* [Vorliegender Text]
Rechnen Sie mit weiteren mRNA-Impfstoffen?

Wahrscheinlich werden manche alten prophylaktischen Impfstoffe durch mRNA-Vakzine ersetzt, die noch sicherer und einfacher herzustellen sind. Neue Produkte dürften entwickelt werden, um Viren zu bekämpfen, für die es noch keine Lösung gibt, etwa das Zikavirus. Hier laufen übrigens bereits klinische Studien mit mRNA-Impfstoffen.

Kann man mit mRNA auch anderen Krankheiten vorbeugen?

Theoretisch gibt es für alle Krankheiten eine Lösung mit mRNA. Die Möglichkeiten dieser Technologie scheinen unbegrenzt zu sein. Bei genetischen Erkrankungen, etwa Mukoviszidose oder Duchenne-Muskeldystrophie, können mRNA eingesetzt werden, um therapeutische Proteine herzustellen. Auch Anwendungen gegen Morbus Alzheimer oder Parkinson werden erwogen. Die deutsche Firma Ethris entwickelt beispielsweise einen mRNA-Nasenspray, der die Lungenfunktion der Patienten mit Erkrankungen der Atemwege wiederherstellen soll. Und Moderna befasst sich mit Herzerkrankungen. Eine Injektion von mRNA ins Herz soll künftig die Patienten befähigen, Proteine herzustellen und auf diese Weise Blutgefässe zu reparieren. Natürlich setzt man vor allem in der Onkologie grosse Hoffnungen auf mRNA, mit denen personalisierte Impfstoffe gegen Krebs entwickelt werden sollen.

Wie funktionieren diese Vakzine?

Man entnimmt dem Tumor Gewebe und sequenziert dessen Genom. Dann wird mRNA hergestellt, die den Bauplan für die identifizierten Mutationen enthält. So entsteht ein Impfstoff, der auf den Patienten zugeschnitten ist und eine Immunantwort auf den Tumor auslöst. Das Ziel ist sowohl therapeutisch (Rückgang des Tumors) als auch prophylaktisch (Vermeidung von Rückfällen nach Operationen). Im Rahmen des EU-Projekts MERIT, an dem ich mit BioNTech mitwirke, finden klinische Studien mit Brustkrebspatientinnen und -patienten statt.

Bislang waren Antikrebsimpfstoffe nicht sehr wirksam…

Krebszellen und auch das AIDS-Virus sind aufgrund der vielen Mutationen fähig, zu entkommen, sich zu verstecken. Ein Impfstoff gegen ein Tumorprotein genügt also nicht. Wir brauchen breiter gestreute Immunantworten. In der Onkologie visieren die mRNA-Impfstoffe nicht ein einziges Protein, wie beim Coronavirus, sondern fünf bis 15 Proteine oder sogar noch mehr. Produkte dieser Art sollten bis 2023 zugelassen werden.

Wenn eine neuartige Technologie den Durchbruch schafft, spricht man oft von Revolution. Einst hat auch die Gentherapie grosse Begeisterung ausgelöst...

* [Gegebene Daten]
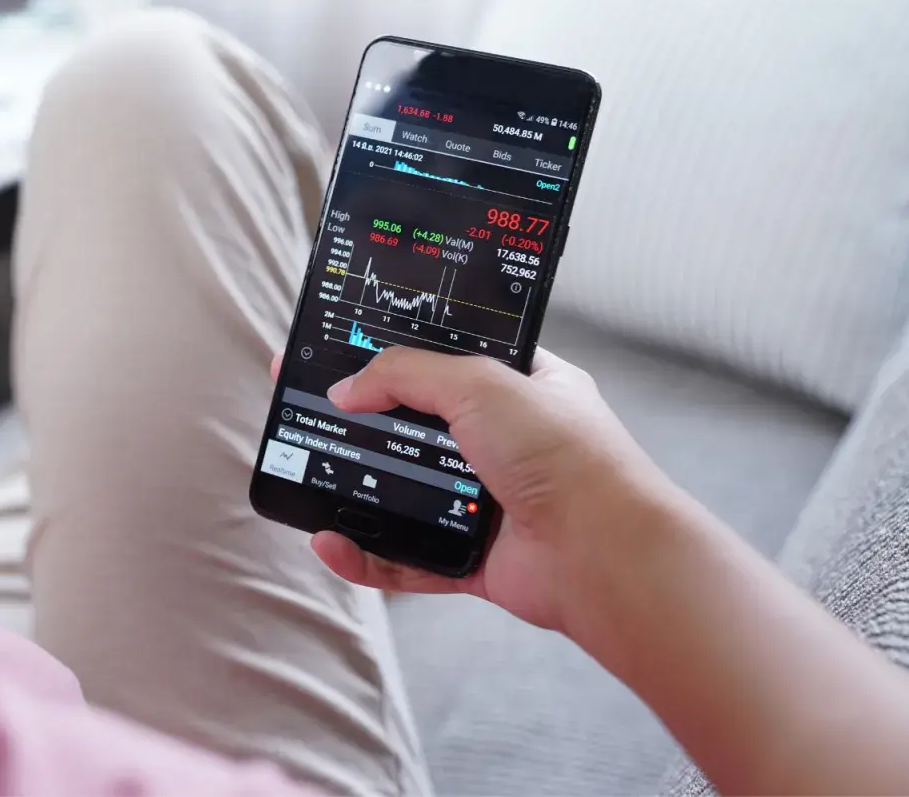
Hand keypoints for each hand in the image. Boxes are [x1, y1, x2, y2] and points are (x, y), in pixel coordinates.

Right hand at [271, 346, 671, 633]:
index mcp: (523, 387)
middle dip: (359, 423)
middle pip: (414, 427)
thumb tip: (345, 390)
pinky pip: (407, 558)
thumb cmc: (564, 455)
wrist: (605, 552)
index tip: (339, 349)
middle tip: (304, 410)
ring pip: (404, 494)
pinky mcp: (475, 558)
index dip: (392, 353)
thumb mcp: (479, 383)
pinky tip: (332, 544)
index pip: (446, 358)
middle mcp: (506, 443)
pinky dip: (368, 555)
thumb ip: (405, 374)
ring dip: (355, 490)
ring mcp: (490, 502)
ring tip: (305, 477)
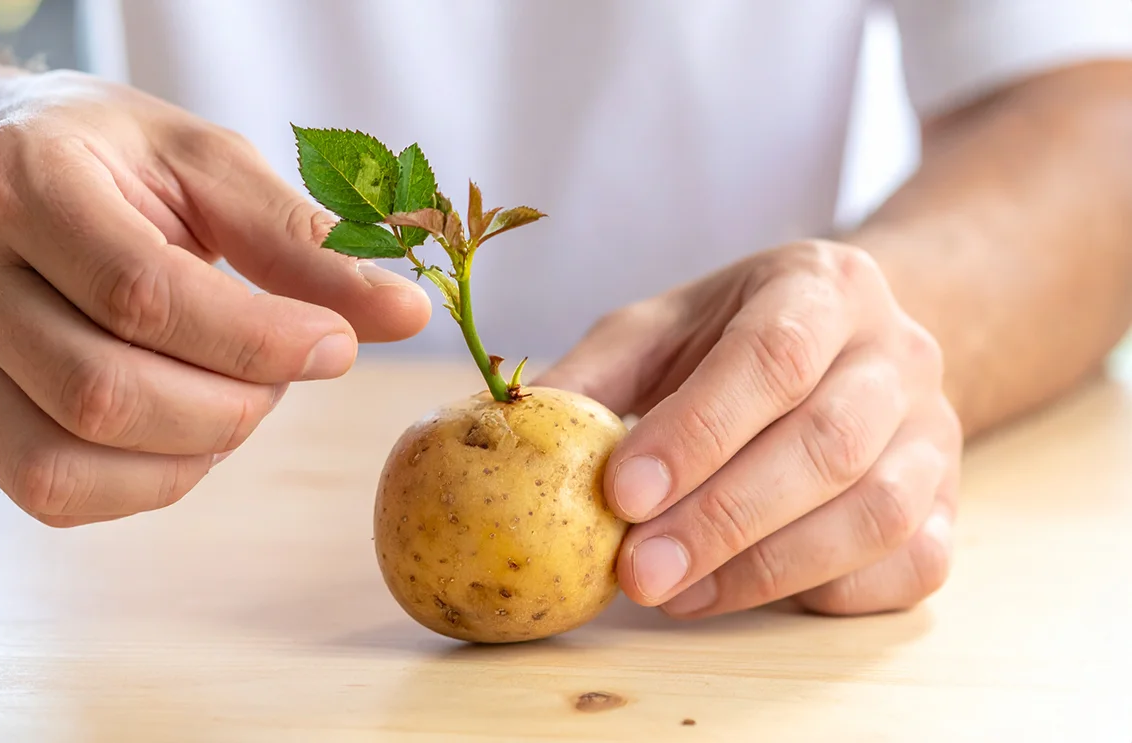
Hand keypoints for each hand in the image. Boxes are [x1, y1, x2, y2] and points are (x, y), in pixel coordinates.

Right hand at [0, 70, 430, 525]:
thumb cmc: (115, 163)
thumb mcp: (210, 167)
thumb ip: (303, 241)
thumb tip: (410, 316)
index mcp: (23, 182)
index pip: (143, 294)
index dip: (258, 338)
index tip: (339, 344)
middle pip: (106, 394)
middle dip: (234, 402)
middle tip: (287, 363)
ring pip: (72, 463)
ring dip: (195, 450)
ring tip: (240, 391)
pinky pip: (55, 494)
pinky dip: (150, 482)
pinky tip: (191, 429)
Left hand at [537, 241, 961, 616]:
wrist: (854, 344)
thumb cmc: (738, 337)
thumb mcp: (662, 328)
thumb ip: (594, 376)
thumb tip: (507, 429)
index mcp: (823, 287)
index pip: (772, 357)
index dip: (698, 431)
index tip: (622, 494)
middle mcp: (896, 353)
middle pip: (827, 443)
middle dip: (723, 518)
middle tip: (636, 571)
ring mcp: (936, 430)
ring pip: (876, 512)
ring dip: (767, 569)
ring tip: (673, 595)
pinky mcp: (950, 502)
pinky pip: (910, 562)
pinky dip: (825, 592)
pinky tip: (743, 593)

* [Aufgaben]
[1] Zählen Sie alle Unternehmen auf, die im Text über mRNA-Impfstoffe namentlich vorkommen.
[2] Aktualisieren Sie im Text über mRNA-Impfstoffe den Abschnitt von „Man entnimmt dem“ bis einschließlich „und -patienten statt.“, wobei Sie „Genom“ durch „Erbgut“ ersetzen.
[3] Führen Sie den Text über mRNA-Impfstoffe nach seinem letzten Satz weiter.

* [Lösungen]
[1] Ethris, Moderna, BioNTech

[2]
Man entnimmt dem Tumor Gewebe und sequenziert dessen Erbgut. Dann wird mRNA hergestellt, die den Bauplan für die identifizierten Mutationen enthält. So entsteht ein Impfstoff, der auf den Patienten zugeschnitten ist und eine Immunantwort auf den Tumor auslöst. Das Ziel ist sowohl therapeutisch (Rückgang des Tumors) als auch prophylaktisch (Vermeidung von Rückfällen nach Operationen). Im Rahmen des EU-Projekts MERIT, an dem ich mit BioNTech mitwirke, finden klinische Studien mit Brustkrebspatientinnen und -patienten statt.

[3]
Bei der Gentherapie sprachen alle von einer Revolution, obwohl die Wirksamkeit der Technologie niemals unter Beweis gestellt worden war. Bei der mRNA konnten wir die Wirksamkeit gegen das Coronavirus beweisen. Die Revolution hat schon stattgefunden, bevor man davon sprach.

Welche Unternehmen sind am besten aufgestellt, um von dieser Revolution zu profitieren?

CureVac, BioNTech und Moderna leisten alle drei gute Arbeit. Dennoch glaube ich, dass die Firma BioNTech, mit der ich arbeite, einen klaren Vorteil besitzt, weil ihr Molekül-Portfolio, das sie entwickelt, diversifizierter ist. CureVac ist der Vorreiter, das Unternehmen gibt es schon seit dem Jahr 2000. Seit der Gründung konzentriert man sich dort auf mRNA-Impfstoffe. Moderna wiederum startete 2010, befasste sich ursprünglich mit Gentherapie auf der Basis von mRNA und wandte sich erst 2014 dem Thema Impfstoffe zu. Und BioNTech wurde 2008 gegründet und verfolgt einen waagrechten Ansatz, der sich auf Krebsbehandlungen im Allgemeinen stützt. Neben der mRNA-Technologie beherrscht die Firma weitere Methoden, etwa Zell- und Immuntherapie.

 


 

VORREITER DER MRNA

Nach seiner Promotion am Institut Pasteur in Paris ging Steve Pascolo 1998 an die Universität Tübingen. Er nahm mit einigen Kollegen Fremdkapital auf und gründete 2000 die deutsche Biotech-Firma CureVac. Dort war er als Chief Scientific Officer (CSO) tätig. Von 2003 bis 2006 führten CureVac und das Universitätsklinikum Tübingen die ersten klinischen Studien mit Krebsimpfungen auf der Grundlage von mRNA durch.

2006 verliess Steve Pascolo das Start-up CureVac und kam an das Universitätsspital Zürich, wo er 2017 die Plattform «Therapeutische mRNA» gründete. Im Rahmen des europäischen Programms MERIT arbeitet er mit der deutschen BioNTech an klinischen Studien mit Brustkrebspatientinnen und -patienten. Ferner gründete er die Start-ups Miescher Pharma und spRNA, die er als CEO leitet.